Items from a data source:
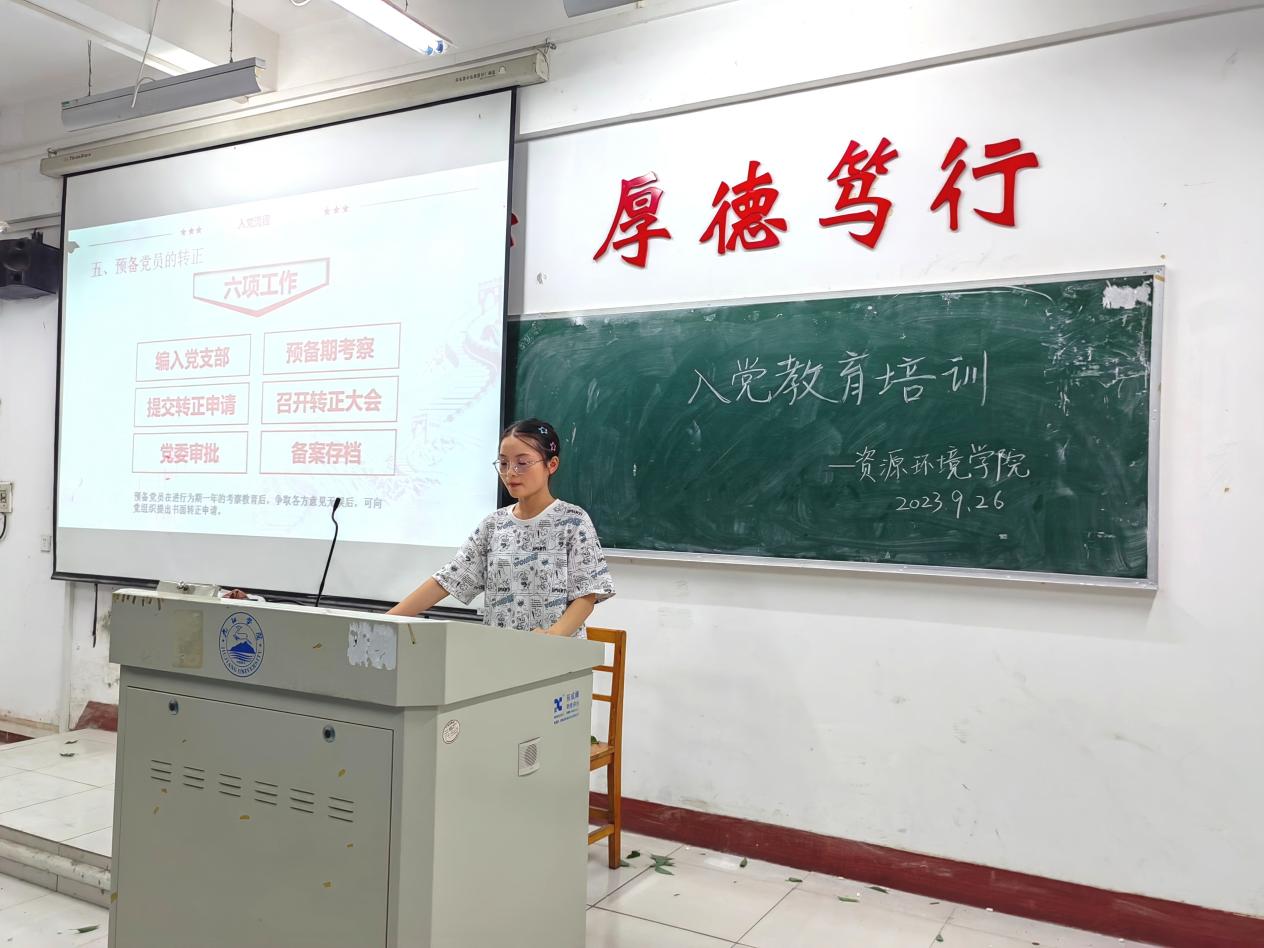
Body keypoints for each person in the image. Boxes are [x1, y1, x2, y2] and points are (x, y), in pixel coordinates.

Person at [387, 418, 615, 636]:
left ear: (551, 464)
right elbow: (448, 580)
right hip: (498, 651)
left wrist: (552, 636)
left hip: (556, 652)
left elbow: (587, 595)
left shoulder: (573, 521)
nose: (511, 472)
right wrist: (386, 620)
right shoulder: (493, 525)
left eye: (522, 463)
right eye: (504, 463)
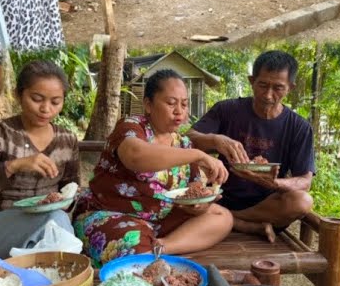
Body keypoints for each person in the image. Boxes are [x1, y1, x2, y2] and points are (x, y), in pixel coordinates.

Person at [74, 69, 232, 266]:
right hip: (111, 215)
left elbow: (192, 196)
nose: (179, 111)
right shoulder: (131, 127)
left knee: (222, 216)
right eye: (171, 103)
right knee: (133, 244)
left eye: (184, 104)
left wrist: (199, 206)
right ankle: (147, 251)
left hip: (160, 222)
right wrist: (199, 154)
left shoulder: (183, 144)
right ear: (148, 105)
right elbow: (136, 155)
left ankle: (161, 247)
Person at [188, 50, 316, 240]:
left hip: (268, 206)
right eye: (262, 85)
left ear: (290, 87)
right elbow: (188, 138)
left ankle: (233, 219)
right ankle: (243, 224)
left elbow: (305, 181)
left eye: (278, 88)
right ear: (251, 81)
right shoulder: (227, 109)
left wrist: (275, 183)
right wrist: (215, 140)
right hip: (221, 196)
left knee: (302, 201)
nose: (268, 95)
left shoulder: (299, 127)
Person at [0, 59, 81, 252]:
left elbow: (70, 189)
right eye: (37, 99)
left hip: (49, 225)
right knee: (56, 226)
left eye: (55, 102)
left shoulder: (66, 139)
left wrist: (62, 200)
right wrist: (12, 166)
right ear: (18, 95)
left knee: (55, 224)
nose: (46, 109)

**AIM OF THE EXERCISE:** A faithful, word-for-word copy of the data is needed; the pictures should not appear in it.

**ANSWER TO THIS EXERCISE:**
Body keypoints for each person in the image. Boxes are [x1, y1, x2, y2] and points are (x, y), in pixel coordinates.

Person at [387, 418, 615, 636]:
left ear: (551, 464)
right elbow: (448, 580)
right hip: (498, 651)
left wrist: (552, 636)
left hip: (556, 652)
left elbow: (587, 595)
left shoulder: (573, 521)
nose: (511, 472)
right wrist: (386, 620)
right shoulder: (493, 525)
left eye: (522, 463)
right eye: (504, 463)
Body keypoints for each person in the image. Boxes are [x1, y1, x2, y2] and points are (x, y), in pixel coordinates.

Person at [74, 69, 232, 266]:
right hip: (111, 215)
left elbow: (192, 196)
nose: (179, 111)
right shoulder: (131, 127)
left knee: (222, 216)
right eye: (171, 103)
right knee: (133, 244)
left eye: (184, 104)
left wrist: (199, 206)
right ankle: (147, 251)
left hip: (160, 222)
right wrist: (199, 154)
left shoulder: (183, 144)
right ear: (148, 105)
right elbow: (136, 155)
left ankle: (161, 247)
Person at [188, 50, 316, 240]:
left hip: (268, 206)
right eye: (262, 85)
left ear: (290, 87)
right elbow: (188, 138)
left ankle: (233, 219)
right ankle: (243, 224)
left elbow: (305, 181)
left eye: (278, 88)
right ear: (251, 81)
right shoulder: (227, 109)
left wrist: (275, 183)
right wrist: (215, 140)
right hip: (221, 196)
left knee: (302, 201)
nose: (268, 95)
left shoulder: (299, 127)
Person at [0, 59, 81, 252]:
left elbow: (70, 189)
right eye: (37, 99)
left hip: (49, 225)
right knee: (56, 226)
left eye: (55, 102)
left shoulder: (66, 139)
left wrist: (62, 200)
right wrist: (12, 166)
right ear: (18, 95)
left knee: (55, 224)
nose: (46, 109)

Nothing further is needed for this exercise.